Thank you Skan - I actually went for a walk/jog today then while he was out mowing the lawn, I couldn't help myself. I picked up his phone - Our last episode, (which wasn't really an episode) he told me he deleted his text msgs & call log while I was on vacation because he got mad during one of our conversations the first few days I was there and had decided we were "done". I said, "not cool" - He said, "I don't think you know how mad I really was." My first day home. It was 1:30 a.m. the end of a very peaceful evening that we had spent laying on the couch together, but I refused sex. I was purposely not going to bring up any of my questions about who he talked to while I was gone and/or why he hadn't done anymore writing on the timeline & details that I am still waiting for 1 yr later. So until I had some answers and we had been on such shaky ground just 2 days earlier, I told him I couldn't have sex.
Anyway, since it was 1:30 and I had promised myself I was not going to fight or argue that day, I was able to just go to bed (or should I say go to my room).
Yesterday was my 2nd day home and after Thursday night, I decided I was really going to commit to the 180. So yesterday, being my 1st day of 180 was really pretty easy, because I was angry first thing in the morning (before I truly committed) and he decided to take a clonapin and go to sleep. So it wasn't hard practicing the plan while he slept. He woke up for a few hours and then went back to sleep. Today, my oldest 25 yr old stepson has been here all day and then his friend also came over.

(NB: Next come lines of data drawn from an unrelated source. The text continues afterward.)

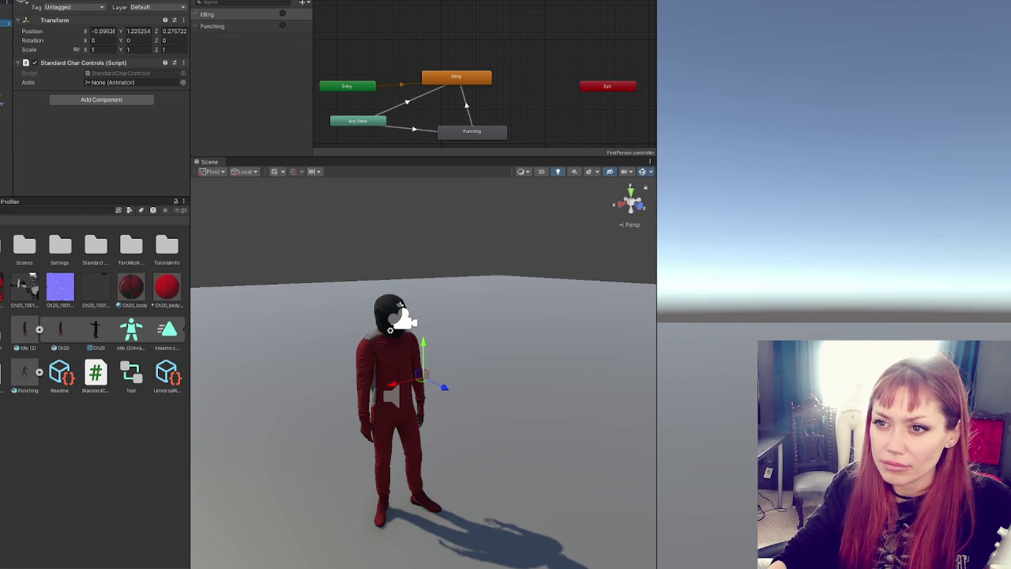
{"action": "left_click_drag", "start_coordinate": [85, 76], "coordinate": [114, 83]}
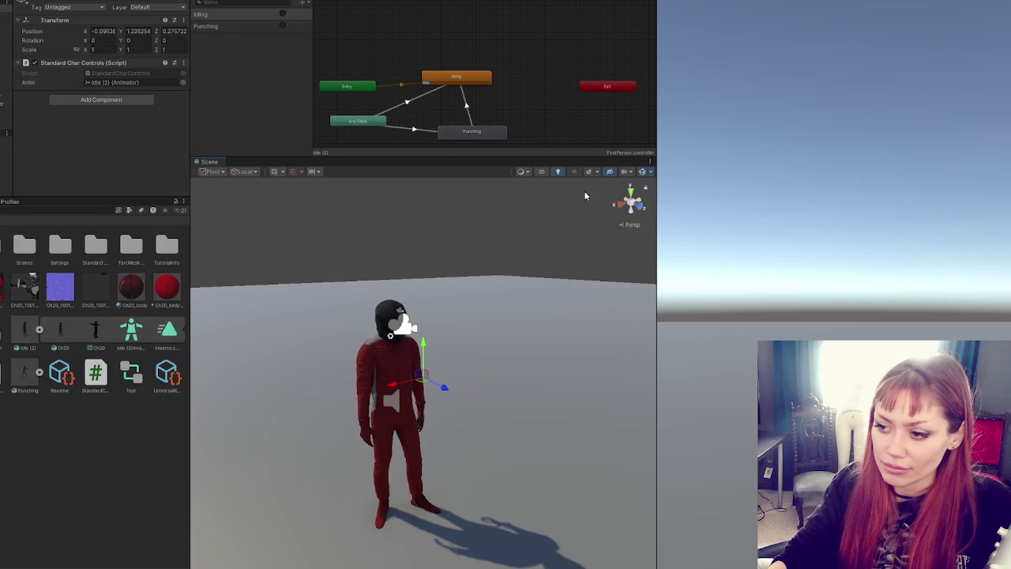
{"action": "left_click", "coordinate": [829, 197]}
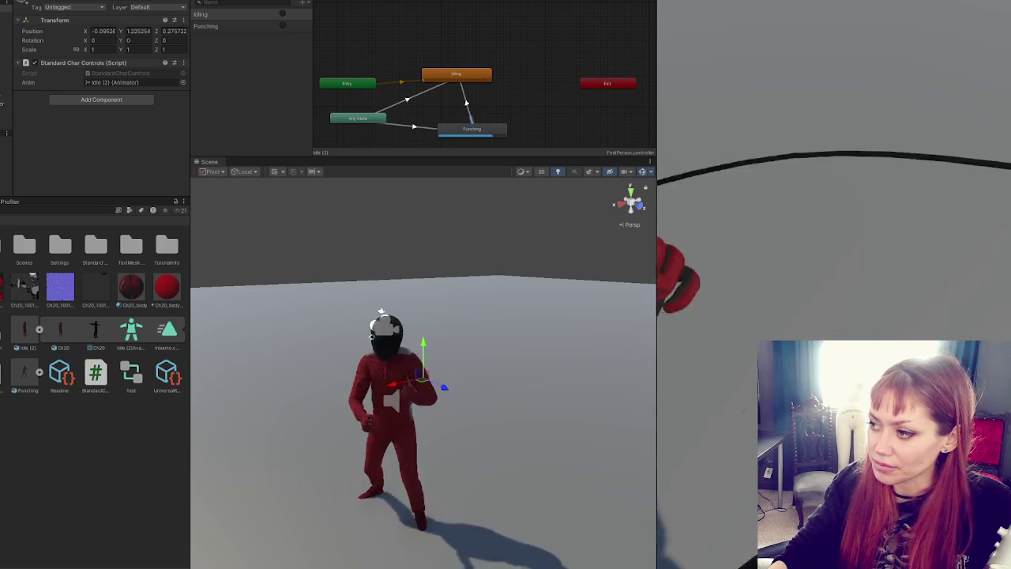
{"action": "left_click", "coordinate": [833, 198]}
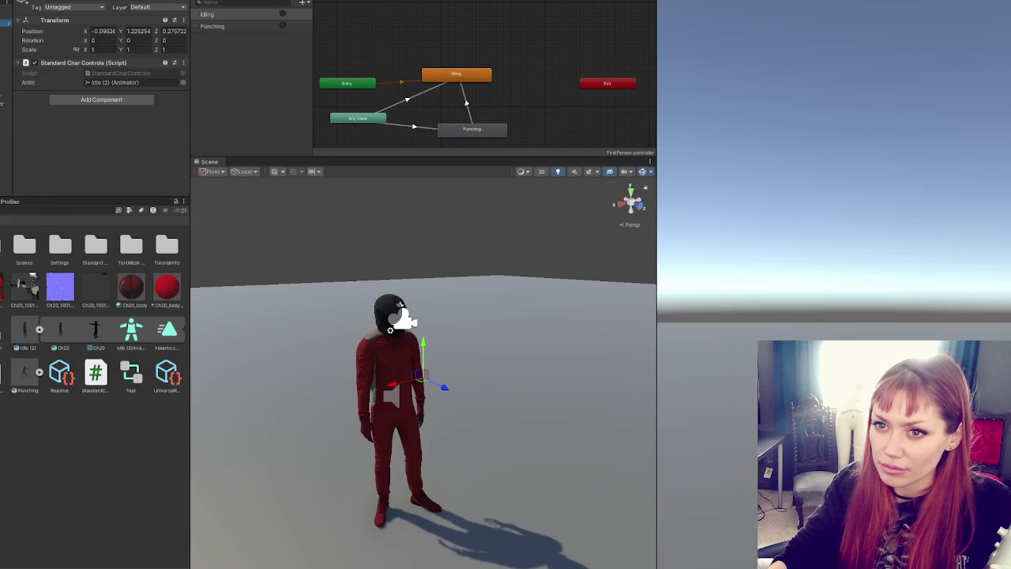
{"action": "right_click", "coordinate": [4, 20]}
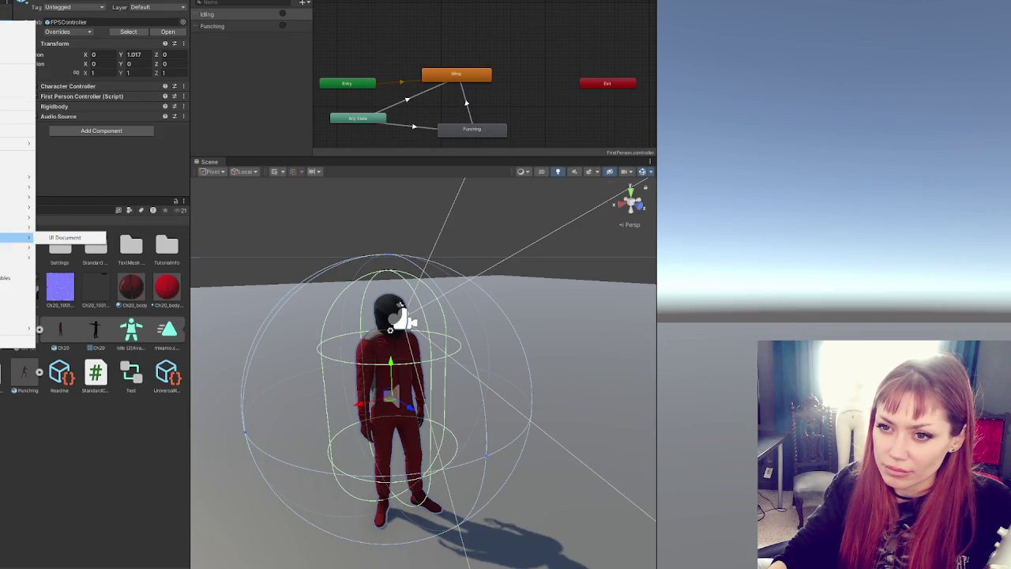
Step: Unpack the FPSController prefab completely
{"action": "mouse_move", "coordinate": [20, 143]}
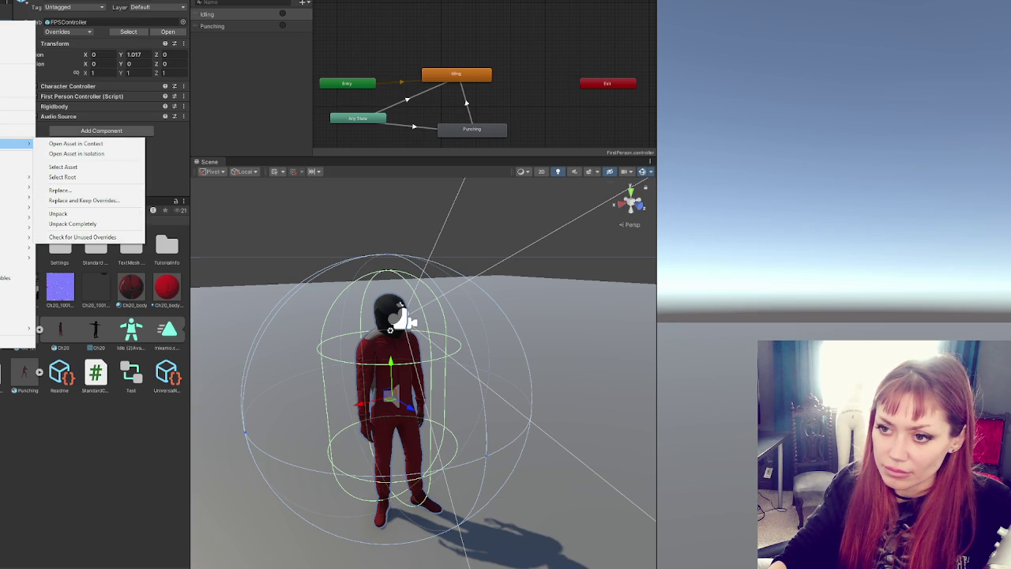
{"action": "left_click", "coordinate": [57, 224]}
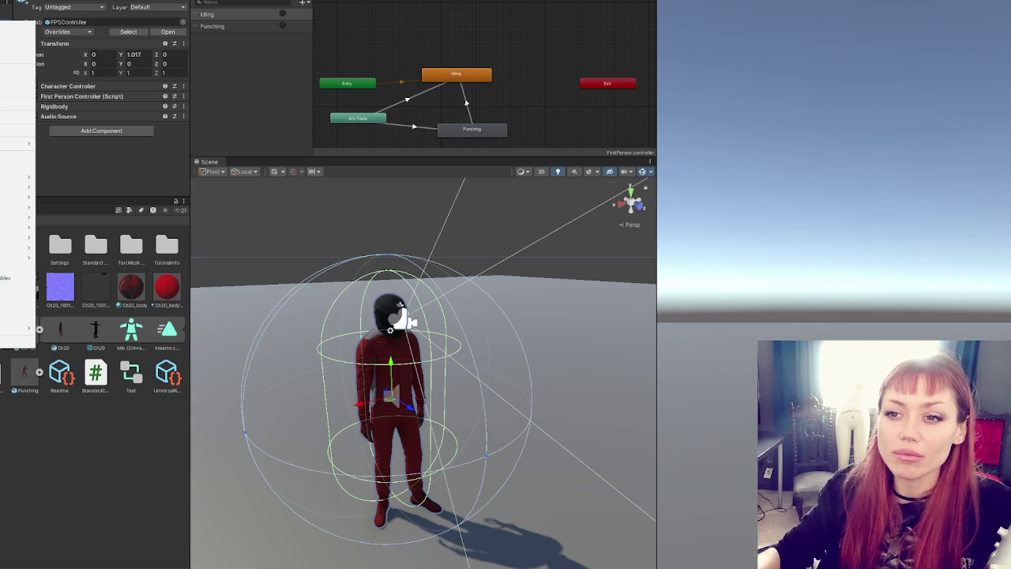
{"action": "key", "text": "Escape"}
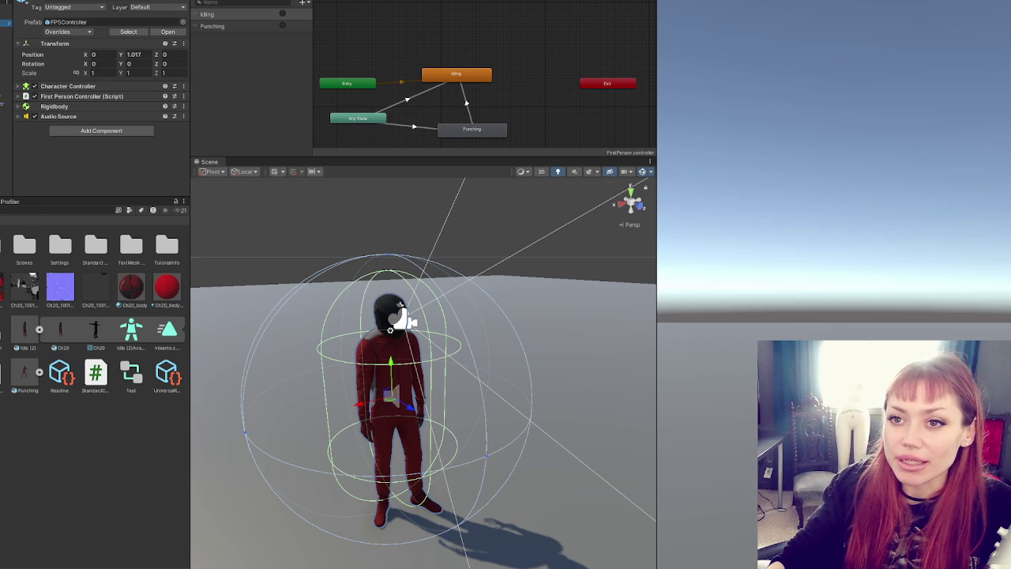
{"action": "right_click", "coordinate": [4, 23]}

I have waited all day to take a shower, but the kid is still here, so I guess, I'll just take all my stuff and get it done.
Anyway, while he was mowing, I checked his call log and texts that only went back until the 9th, since he deleted all before that. When I saw all the calls to his daughter for extended lengths of time and another one to my friend for 20 minutes (this was at least the 3rd call between them while I was gone - I didn't see the others because they were before the 9th) He told me they talked twice while I was gone. So not only was he discussing me & us with his daughter again, after I have asked him over & over not to discuss "us" with her while I"m not here (then called her today as soon as I left), he also lied AGAIN about how many times he spoke to my soon to be ex-best friend.
He cannot understand why I am still not over this after a year and "see's no forgiveness" in me. Well, I wonder why?!!!??? He still won't give me details and hasn't done anything we agreed on except not cheat and not see the OC, and he continues to lie to me, but claims he isn't.
So, anyway, after finding the stuff on his phone I was about to explode, so I left again. Wrote pages about it, breathed, calmed down & came back home.
Wish me luck and send prayers my way for tomorrow. This really seems to be the end of my marriage, but who knows, maybe God will work a miracle and my FWH will have a change of attitude & behavior. I am sick inside, but preparing myself in every way I know how, to face D if/when it happens.